» TASK 1
In the shader masking tutorial, which channel of the sampled mask image is used as the mask multiplier?
» TASK 2
Continue the shader masking tutorial from the point where it stops.

» SOURCE EXTRACT
####################

Replace the if/else statements, with the following step function call
float mask = 1.0;
mask *= step(0.0, texCoord.x);
This should give you the result below:
Try figuring out the other 3 step function calls, so you get the same mask as before:
You can take a peek at the solution if you're stuck.
Ok, we're back to an aliased mask... but what we want is a small gradient at the edges. This is where smoothstep comes in. This function expects 3 parameters: 2 parameters describing your threshold space (min and max threshold) and a value. It will create a smooth interpolation for values within the threshold space. Read more about this at https://thebookofshaders.com/glossary/?search=smoothstep.
Try implementing this smoothstep yourself, and aim for the following result:
As always, there's a solution of the current state available.
If you'd apply the calculate mask float with the sampleColor
gl_FragColor = sampleColor * mask;
you'd get a masked version of the image:
We're almost there! Try making the gradient space as small as possible (find the sweet spot between having a small gradient and an aliased edge). See if you can get the warp activate on hover, so you get the following effect:
As you've seen in the previous exercise, masking in a fragment shader is quite easy: multiply your fragment color with a value between 0 and 1, and you've got a mask.
Let's start from the basic image example again and build our way up.
We've prepared a small black-and-white image, which we'll use as our mask:
- Load this image as an extra texture
- Sample it's color at the same uv coordinate as the texture
- Use it's red channel as your mask multiplier
You should get the following result:
By taking the same UV coordinates as the image, we're stretching the mask. We want to keep the original mask size.
To do this, we'll need to know the original size of the mask and the original size of the image.

####################

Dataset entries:

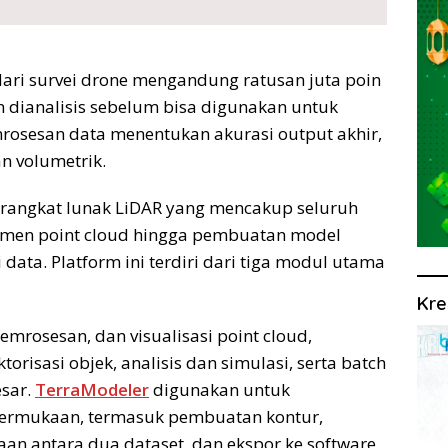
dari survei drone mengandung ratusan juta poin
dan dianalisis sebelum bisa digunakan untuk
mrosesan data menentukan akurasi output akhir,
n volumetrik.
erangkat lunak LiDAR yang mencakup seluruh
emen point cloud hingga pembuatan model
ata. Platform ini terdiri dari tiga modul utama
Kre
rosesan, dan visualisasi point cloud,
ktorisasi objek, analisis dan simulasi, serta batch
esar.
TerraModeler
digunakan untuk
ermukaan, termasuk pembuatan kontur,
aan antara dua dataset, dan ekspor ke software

####################

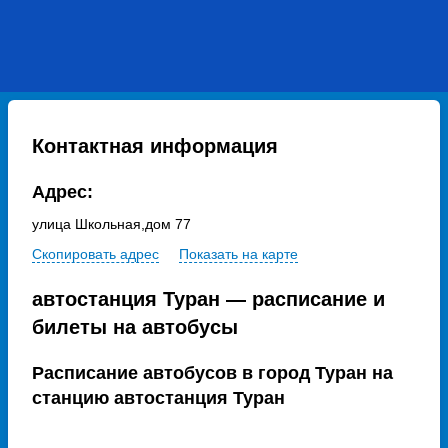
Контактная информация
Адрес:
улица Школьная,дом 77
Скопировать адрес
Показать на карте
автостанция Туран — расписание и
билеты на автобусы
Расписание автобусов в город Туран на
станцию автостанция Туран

####################

» EXERCISE RESULT 1
The red channel.

» EXERCISE RESULT 2
Create 2 uniforms in your fragment shader to store these sizes:
uniform vec2 textureSize;
uniform vec2 maskSize;
In your init function, right after uploading your two textures, you should set these uniforms. You'll need to get their locations as well, but I figure you know how to do this by now 😉:
gl.uniform2f(textureSizeLocation, imgTexture.width, imgTexture.height);
gl.uniform2f(maskSizeLocation, maskTexture.width, maskTexture.height);
Back to the fragment shader. We can now use these sizes to calculate the uv coordinate we need to use in for the mask sample:
vec2 maskScale = maskSize / textureSize;
vec2 maskCoord = uv / maskScale;
Use this maskCoord as the sample location in your mask texture, so you get the following result:
Our next step is making the mask follow the cursor position. Add an additional uniform to use as an offset for our mask:
uniform vec2 maskOffset;
and use this maskOffset in the calculation of the maskCoord:
vec2 maskCoord = (uv - maskOffset) / maskScale;
In your init function, you'll add a listener to the mousemove
event, where you'll set this maskOffset. Try figuring out the correct calculation, based on the event properties, the size of the mask and the size of the canvas. The resulting values should be within the 0-1 coordinate space!
canvas.addEventListener('mousemove', e => {
const maskX = // TODO: calculate relative offset x
const maskY = // TODO: calculate relative offset y
console.log(maskX, maskY);
gl.uniform2f(maskOffsetLocation, maskX, maskY);
});
We can also apply distortion effects to our mask. Remember the ripple effect with the circles? When applying this to the mask coordinate, you can get a more interesting animated mask.
float distance = length( uv - vec2(0.5));
vec4 disp = vec4(0.01, 0.01, 0.01, 0.01);
disp.rgb *= sin(distance*25.0+phase);
vec2 distortedPosition = vec2(uv.x + disp.r * effectFactor, uv.y + disp.r * effectFactor);
vec2 maskScale = maskSize / textureSize;
vec2 maskCoord = (distortedPosition - maskOffset) / maskScale;
Try incorporating the distortion to the mask, so you get the following result:
Another technique we can use it show another region of an image under the mask.
Take a look at the image below (graphics for Volkswagen project by Bavo Vanderghote):
The left part of the image is a rendered frame, the right part of the image is the wireframe version.
We'll display the rendered section for the most part, underneath our mask we'll show the wireframe version.
Start from the solution of the previous exercise and load the volkswagen image instead.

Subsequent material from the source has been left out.